Of all the traditional Norwegian food my husband has memories of, Risgrøt has got to be my favorite. His whole family (parents, cousins, aunts, uncles, etc.) adoringly refer to this dish as “rice-mush.” Not the most appetizing name, I know, but it’s delicious, trust me. I can think of nothing more comforting and soothing to enjoy on a cool morning than a steaming bowl of rice that has been combined with cardamom and vanilla and simmered in milk until tender.

Norwegian Risgrøt Rice Porridge
Norwegian Risgrøt Rice Porridge

This dish is traditionally served on Christmas Eve for breakfast, lunch, or (as was the case in years gone by in my husband’s family) for dinner. What I like most about it is its simplicity.  The ingredients are ones you're likely to have on hand. It's not fussy or frilly, and yet somehow, it's perfect. I love that we are now incorporating this Risgrøt into our own smorgasbord of Christmas traditions with our young kids, and hope to do so for many years to come. It makes me so happy to think that one day it will be a part of their holiday memories just as it was for my husband. To me, Risgrøt encompasses the sacred, if not glamorous, side of the holidays; warm, hearty, and full of love. I hope you can enjoy a bowl with your family this Christmas, just as I will be with mine. God jul (that's Merry Christmas, in Norwegian, of course).

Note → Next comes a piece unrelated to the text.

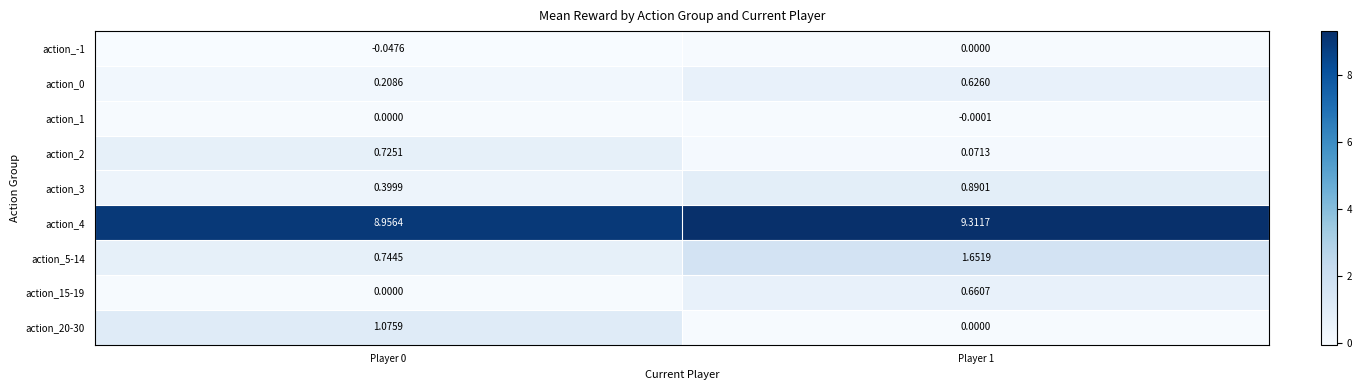

What is the spread (max minus min) of values at Player 0?

9.0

Norwegian Risgrøt Rice Porridge

Norwegian Risgrøt Rice Porridge

Serves 2


1 cup long grain white rice
2 cups water
4 tbsp sugar
1 vanilla bean, seeds scraped or 1 tsp vanilla extract
1/2 tsp ground cardamom
1/2 gallon (7-8 cups) whole milk
2-4 tbsp butter
2 tsp ground cinnamon
berries (optional)


  1. In a large pot over medium-high heat, bring the rice and water to a boil. Lower heat to a heavy simmer and, stirring occasionally until water has absorbed. This step usually takes about 10 minutes. 
  2. Add the sugar, vanilla bean seeds or extract, and ground cardamom. Stir a few times to incorporate. 
  3. Bring heat back up to medium (medium-low if you are using a gas range). Add milk 1/3 of a cup at a time. We recommend stirring constantly, which ensures you don't scorch the milk. It takes about 5 minutes for each cup of milk to thicken and about 45 minutes in total to get all of the milk incorporated into the porridge. We use 7 cups of milk, but if you like a thinner consistency, we recommend adding the last cup of milk.
  4. Once all of the milk is incorporated and there is no longer any liquid in the pot, spoon the porridge into 2-4 bowls. Sprinkle each serving with a 1/2 teaspoon of ground cinnamon and put a 1 tablespoon sized dab of butter atop the cinnamon. Serve with fresh, frozen or dried fruit.